Auch die Arzthelferin oder der Arzthelfer in einer normalen Hausarztpraxis, also der oder die „Medizinische Fachangestellte“ ist wenig nachgefragt: 63 Jobs sind derzeit allein in Essen noch offen.
Im Handwerk ist die Branche „Sanitär, Heizung, Klimatechnik“ händeringend auf der Suche nach Azubis – 24 vakanten Stellen stehen allerdings 16 registrierte, suchende Bewerber gegenüber.

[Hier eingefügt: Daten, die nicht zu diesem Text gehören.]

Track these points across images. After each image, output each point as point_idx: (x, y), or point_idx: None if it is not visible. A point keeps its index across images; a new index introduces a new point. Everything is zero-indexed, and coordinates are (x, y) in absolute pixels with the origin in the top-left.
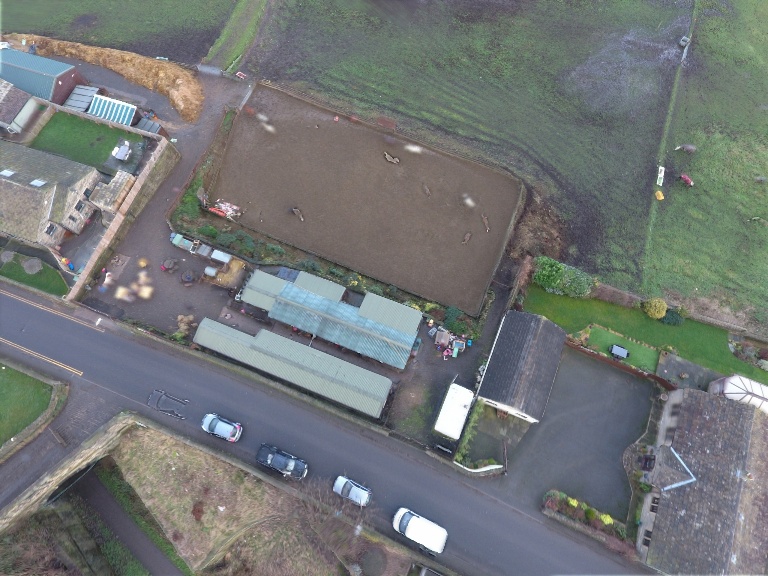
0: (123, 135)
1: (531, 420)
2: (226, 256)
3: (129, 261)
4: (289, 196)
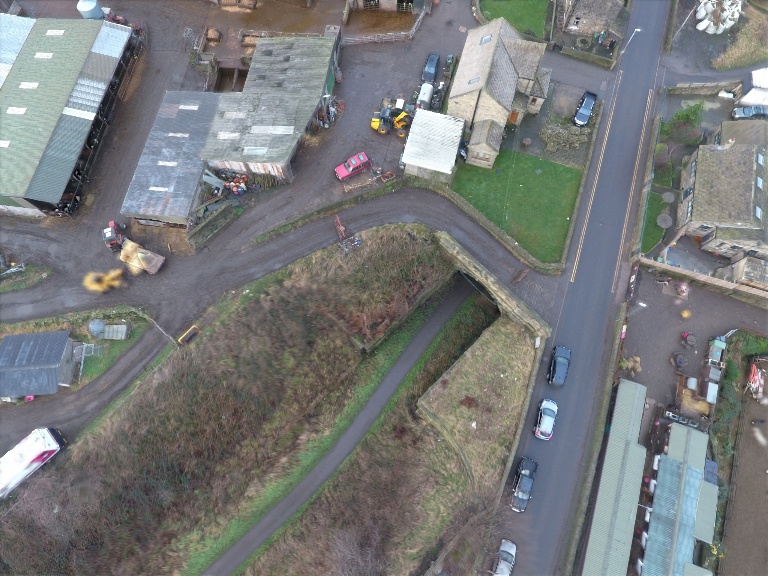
0: None
1: None
2: (714, 398)
3: (684, 300)
4: None
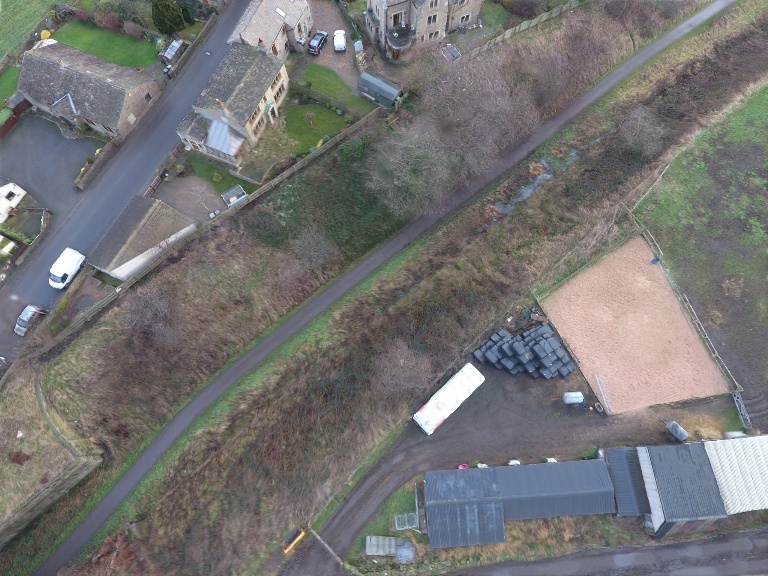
0: None
1: (20, 191)
2: None
3: None
4: None
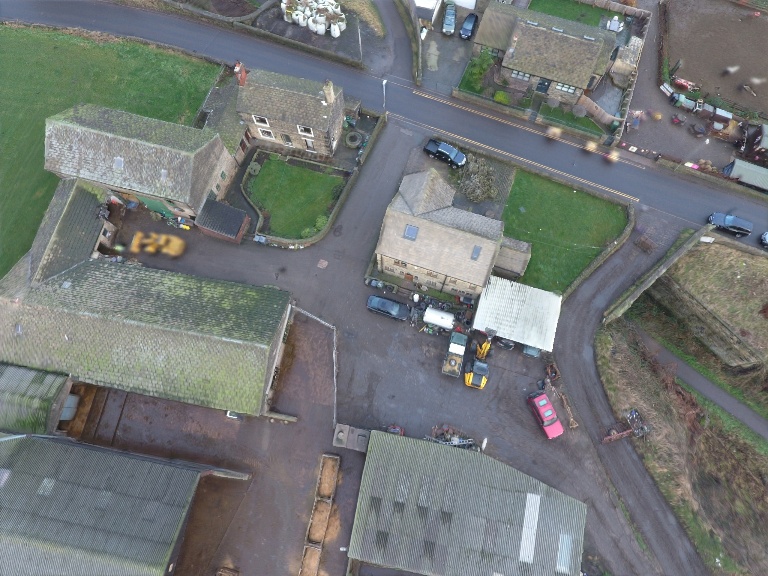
0: (603, 13)
1: None
2: (728, 113)
3: (642, 115)
4: (736, 75)
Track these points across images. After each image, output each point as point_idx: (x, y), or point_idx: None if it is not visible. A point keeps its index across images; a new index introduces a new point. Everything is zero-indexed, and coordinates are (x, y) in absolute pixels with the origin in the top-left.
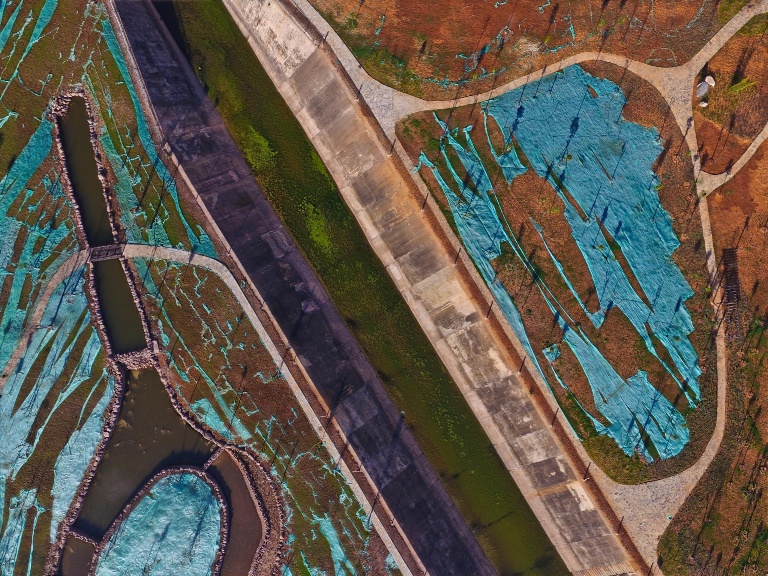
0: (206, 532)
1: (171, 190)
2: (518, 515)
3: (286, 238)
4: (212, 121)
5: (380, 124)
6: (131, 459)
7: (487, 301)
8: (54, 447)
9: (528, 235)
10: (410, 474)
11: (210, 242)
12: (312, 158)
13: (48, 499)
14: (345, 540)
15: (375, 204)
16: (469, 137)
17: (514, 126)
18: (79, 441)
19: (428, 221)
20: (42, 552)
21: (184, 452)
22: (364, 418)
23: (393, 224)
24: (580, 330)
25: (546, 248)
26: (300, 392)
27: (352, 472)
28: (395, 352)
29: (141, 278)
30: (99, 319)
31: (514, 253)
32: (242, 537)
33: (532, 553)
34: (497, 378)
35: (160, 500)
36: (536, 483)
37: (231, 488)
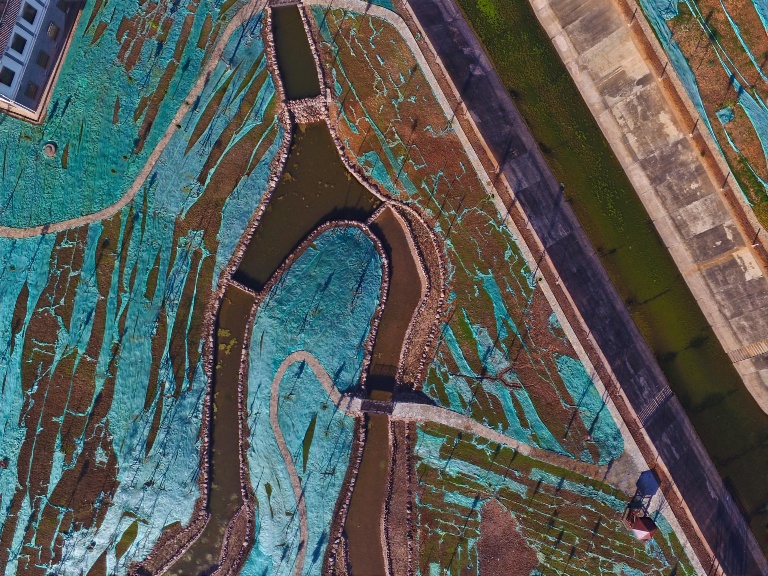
0: (368, 285)
1: None
2: (675, 293)
3: (453, 6)
4: None
5: None
6: (293, 214)
7: (661, 62)
8: (223, 189)
9: None
10: (571, 242)
11: None
12: None
13: (214, 243)
14: (508, 297)
15: None
16: None
17: None
18: (247, 187)
19: None
20: (203, 298)
21: (347, 208)
22: (529, 181)
23: None
24: (755, 93)
25: (723, 10)
26: (470, 146)
27: (519, 228)
28: (557, 124)
29: (317, 26)
30: (274, 64)
31: (691, 14)
32: (401, 296)
33: (687, 332)
34: (665, 144)
35: (324, 250)
36: (697, 257)
37: (392, 246)
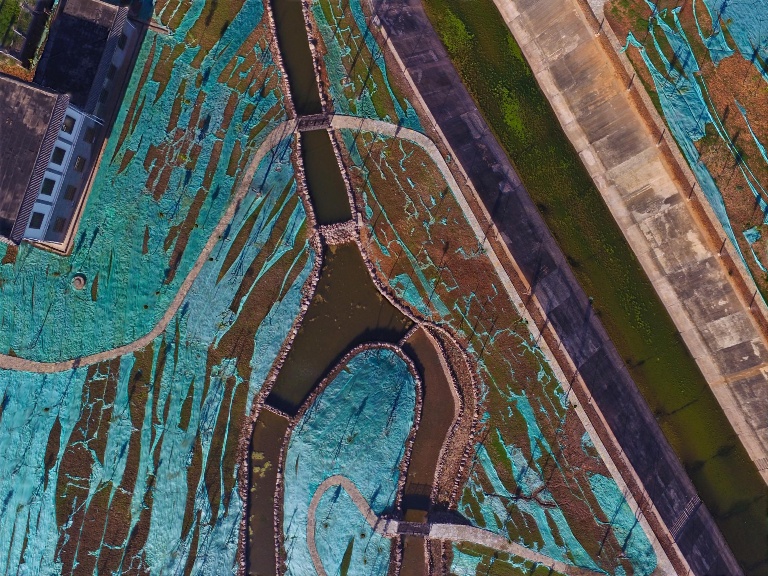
0: (402, 407)
1: (379, 63)
2: (702, 403)
3: (481, 121)
4: (412, 1)
5: (589, 3)
6: (325, 335)
7: (689, 182)
8: (256, 316)
9: (732, 118)
10: (601, 357)
11: (416, 116)
12: (508, 42)
13: (247, 369)
14: (542, 417)
15: (574, 87)
16: (677, 19)
17: (722, 9)
18: (279, 312)
19: (633, 101)
20: (237, 424)
21: (379, 329)
22: (559, 299)
23: (593, 107)
24: None
25: (750, 131)
26: (502, 268)
27: (551, 349)
28: (585, 238)
29: (347, 150)
30: (305, 189)
31: (718, 135)
32: (434, 415)
33: (715, 441)
34: (693, 261)
35: (357, 374)
36: (724, 369)
37: (425, 366)
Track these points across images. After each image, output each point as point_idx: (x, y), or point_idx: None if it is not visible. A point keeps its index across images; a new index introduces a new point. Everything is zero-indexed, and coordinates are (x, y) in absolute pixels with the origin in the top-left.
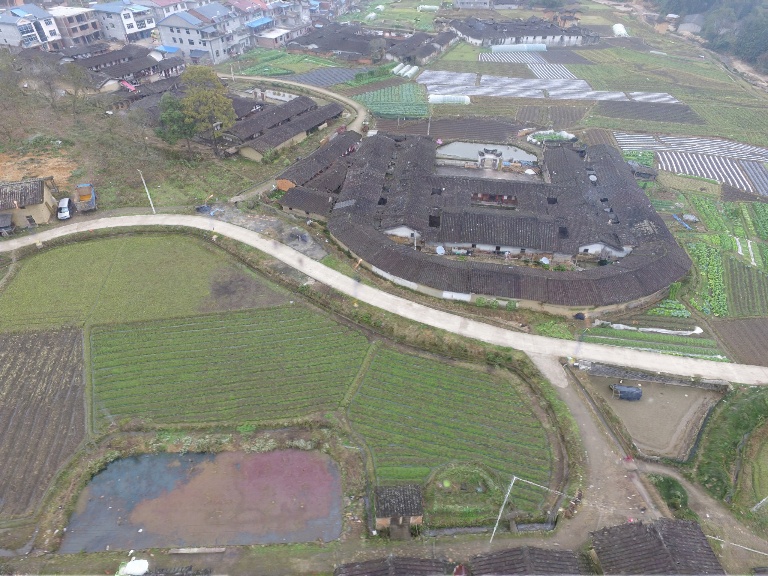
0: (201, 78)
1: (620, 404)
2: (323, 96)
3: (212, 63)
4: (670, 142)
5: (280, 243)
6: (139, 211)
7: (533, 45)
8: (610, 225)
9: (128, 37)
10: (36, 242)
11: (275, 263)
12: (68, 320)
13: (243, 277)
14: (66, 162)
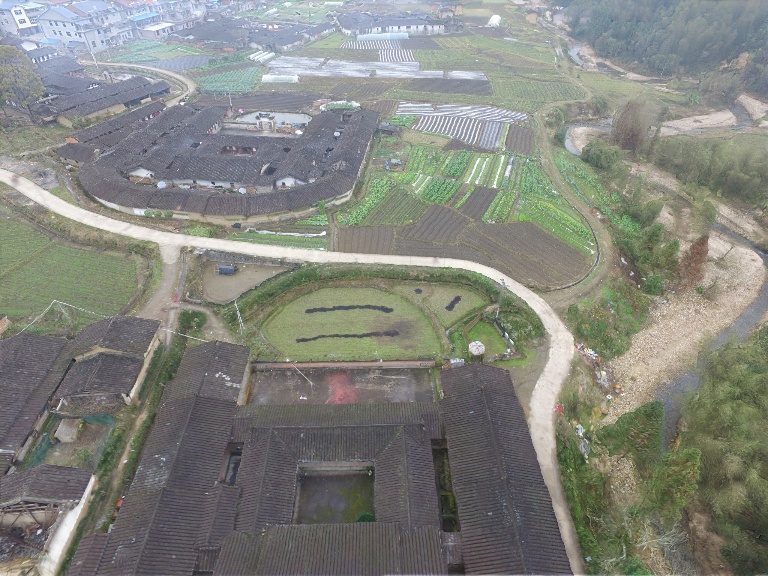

Da drängt sich die Frage auf: Wieso kommen Bewerber und Betrieb nicht zusammen? „Vor allem kleine Betriebe, die man bei ,Google’ nicht findet, haben es schwer, viele bekommen keine einzige Bewerbung“, berichtet Andrea Demler. Ihr Haus hat ein neues Veranstaltungsformat eingerichtet, bei dem bislang erfolglose Bewerber auf kleine Firmen treffen, die dringend suchen. Bedingung: Es wird nicht in die Unterlagen geschaut, sondern man lernt sich erst mal kennen. „Dieses Zusammenbringen ist aufwendig, aber lohnt sich“, berichtet Andrea Demler. Nach drei Veranstaltungen kamen 30 Ausbildungsverträge zusammen. „Junge Menschen haben viele persönliche Stärken, sind im Gespräch viel überzeugender, als es ein Bewerbungsschreiben je vermitteln könnte.“
2. Die Zahlen werden wieder besser, sind aber noch nicht auf Vor-Corona-Niveau
Bei der Industrie- und Handelskammer (IHK) wurden bislang 1857 Lehrverträge unterzeichnet, das ist ein sattes Plus von 18,4 Prozent im Vorjahresvergleich. „Die Zahlen sind sehr erfreulich, und die Betriebe sind weiter auf der Suche. In keiner Branche ist das Ende der Fahnenstange erreicht“, sagt Franz Roggemann, Bereichsleiter bei der IHK. Auch das Handwerk meldet mehr abgeschlossene Verträge: Von 5,7 Prozent Zuwachs spricht Wolfgang Dapprich, der Geschäftsführer der Kreishandwerkerschaft. Doch die Zahlen täuschen nicht über zwei Tatsachen hinweg: Vor Corona (2019) gab es 3258 gemeldete Lehrstellen in Essen, jetzt sind immer noch mehr als 60 weniger. Und das alte Problem besteht weiterhin: Nur 18,6 Prozent aller Firmen bilden überhaupt aus. „Dabei dürfen wir keinen Jugendlichen zurücklassen“, betont Dieter Hillebrand, Geschäftsführer des Deutschen Gewerkschaftsbundes (DGB) in Essen.
3. Junge Leute verlieren viel Zeit
Das Durchschnittsalter der Lehrlinge bei Ausbildungsbeginn ist – nicht nur in Essen – deutlich über 20. Die alte Vorstellung, dass jemand nach der Realschule mit 16 direkt als Lehrling in einem Betrieb anfängt, ist lange überholt. „Viele drehen unsinnige Schleifen, machen Abi, fangen ein Studium an – und brechen ab“, sagt Thomas Mikoteit, Abteilungsleiter im Job Center Essen. „Viele glauben, ohne Abi und Studium weniger wert zu sein“, ergänzt Handwerks-Chef Wolfgang Dapprich. Dabei weisen alle Beteiligten darauf hin, dass ein gelernter Facharbeiter locker mindestens das gleiche oder mehr verdient als jemand, der sechs Semester studiert und mit dem „Bachelor“ abgeschlossen hat. „Es ist äußerst wichtig, Jugendlichen und Eltern aufzuzeigen, dass eine Ausbildung ein hochwertiger Abschluss ist und bleibt, vor allem ein Abschluss mit großen Perspektiven und guten Verdienstmöglichkeiten“, sagt Andrea Demler.